[Start of section]

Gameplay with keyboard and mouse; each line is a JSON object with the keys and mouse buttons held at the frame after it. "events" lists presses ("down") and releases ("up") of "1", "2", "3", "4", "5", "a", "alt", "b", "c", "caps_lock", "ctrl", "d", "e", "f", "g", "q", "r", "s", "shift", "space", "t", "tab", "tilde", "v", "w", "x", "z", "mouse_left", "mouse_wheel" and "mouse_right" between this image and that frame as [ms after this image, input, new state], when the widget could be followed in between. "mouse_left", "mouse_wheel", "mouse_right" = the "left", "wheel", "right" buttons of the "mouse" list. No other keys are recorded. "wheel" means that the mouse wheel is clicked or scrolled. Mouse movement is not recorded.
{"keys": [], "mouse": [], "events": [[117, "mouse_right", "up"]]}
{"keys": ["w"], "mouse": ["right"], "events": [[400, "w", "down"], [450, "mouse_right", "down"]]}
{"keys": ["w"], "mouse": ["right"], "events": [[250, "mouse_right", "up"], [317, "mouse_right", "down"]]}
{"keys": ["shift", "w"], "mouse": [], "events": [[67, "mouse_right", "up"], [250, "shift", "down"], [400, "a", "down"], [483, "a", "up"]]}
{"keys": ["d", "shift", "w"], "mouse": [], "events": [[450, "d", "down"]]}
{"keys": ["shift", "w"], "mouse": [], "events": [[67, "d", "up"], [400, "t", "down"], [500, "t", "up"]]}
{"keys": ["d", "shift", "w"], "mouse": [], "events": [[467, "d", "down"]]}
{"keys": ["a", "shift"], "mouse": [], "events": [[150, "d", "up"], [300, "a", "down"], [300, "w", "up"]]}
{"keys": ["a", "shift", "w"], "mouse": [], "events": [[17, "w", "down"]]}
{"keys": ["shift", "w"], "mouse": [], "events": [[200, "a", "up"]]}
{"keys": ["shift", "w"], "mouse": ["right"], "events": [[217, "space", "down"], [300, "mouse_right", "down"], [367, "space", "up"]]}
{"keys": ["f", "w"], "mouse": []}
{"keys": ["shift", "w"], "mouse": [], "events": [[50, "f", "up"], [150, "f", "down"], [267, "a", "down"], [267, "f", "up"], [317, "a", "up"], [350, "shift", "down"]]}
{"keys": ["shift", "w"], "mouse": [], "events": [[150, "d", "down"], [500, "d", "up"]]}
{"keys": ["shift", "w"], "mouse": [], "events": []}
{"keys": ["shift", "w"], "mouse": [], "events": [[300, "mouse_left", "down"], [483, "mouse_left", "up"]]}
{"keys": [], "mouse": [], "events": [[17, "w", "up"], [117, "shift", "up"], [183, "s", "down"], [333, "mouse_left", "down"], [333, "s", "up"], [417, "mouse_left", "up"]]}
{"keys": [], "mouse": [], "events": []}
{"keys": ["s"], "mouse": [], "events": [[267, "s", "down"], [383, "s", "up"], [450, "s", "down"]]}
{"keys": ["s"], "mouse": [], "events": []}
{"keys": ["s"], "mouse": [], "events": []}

[End of section]

Problem to work on: Restate the material word for word.

Answer area:
Gameplay with keyboard and mouse; each line is a JSON object with the keys and mouse buttons held at the frame after it. "events" lists presses ("down") and releases ("up") of "1", "2", "3", "4", "5", "a", "alt", "b", "c", "caps_lock", "ctrl", "d", "e", "f", "g", "q", "r", "s", "shift", "space", "t", "tab", "tilde", "v", "w", "x", "z", "mouse_left", "mouse_wheel" and "mouse_right" between this image and that frame as [ms after this image, input, new state], when the widget could be followed in between. "mouse_left", "mouse_wheel", "mouse_right" = the "left", "wheel", "right" buttons of the "mouse" list. No other keys are recorded. "wheel" means that the mouse wheel is clicked or scrolled. Mouse movement is not recorded.
{"keys": [], "mouse": [], "events": [[117, "mouse_right", "up"]]}
{"keys": ["w"], "mouse": ["right"], "events": [[400, "w", "down"], [450, "mouse_right", "down"]]}
{"keys": ["w"], "mouse": ["right"], "events": [[250, "mouse_right", "up"], [317, "mouse_right", "down"]]}
{"keys": ["shift", "w"], "mouse": [], "events": [[67, "mouse_right", "up"], [250, "shift", "down"], [400, "a", "down"], [483, "a", "up"]]}
{"keys": ["d", "shift", "w"], "mouse": [], "events": [[450, "d", "down"]]}
{"keys": ["shift", "w"], "mouse": [], "events": [[67, "d", "up"], [400, "t", "down"], [500, "t", "up"]]}
{"keys": ["d", "shift", "w"], "mouse": [], "events": [[467, "d", "down"]]}
{"keys": ["a", "shift"], "mouse": [], "events": [[150, "d", "up"], [300, "a", "down"], [300, "w", "up"]]}
{"keys": ["a", "shift", "w"], "mouse": [], "events": [[17, "w", "down"]]}
{"keys": ["shift", "w"], "mouse": [], "events": [[200, "a", "up"]]}
{"keys": ["shift", "w"], "mouse": ["right"], "events": [[217, "space", "down"], [300, "mouse_right", "down"], [367, "space", "up"]]}
{"keys": ["f", "w"], "mouse": []}
{"keys": ["shift", "w"], "mouse": [], "events": [[50, "f", "up"], [150, "f", "down"], [267, "a", "down"], [267, "f", "up"], [317, "a", "up"], [350, "shift", "down"]]}
{"keys": ["shift", "w"], "mouse": [], "events": [[150, "d", "down"], [500, "d", "up"]]}
{"keys": ["shift", "w"], "mouse": [], "events": []}
{"keys": ["shift", "w"], "mouse": [], "events": [[300, "mouse_left", "down"], [483, "mouse_left", "up"]]}
{"keys": [], "mouse": [], "events": [[17, "w", "up"], [117, "shift", "up"], [183, "s", "down"], [333, "mouse_left", "down"], [333, "s", "up"], [417, "mouse_left", "up"]]}
{"keys": [], "mouse": [], "events": []}
{"keys": ["s"], "mouse": [], "events": [[267, "s", "down"], [383, "s", "up"], [450, "s", "down"]]}
{"keys": ["s"], "mouse": [], "events": []}
{"keys": ["s"], "mouse": [], "events": []}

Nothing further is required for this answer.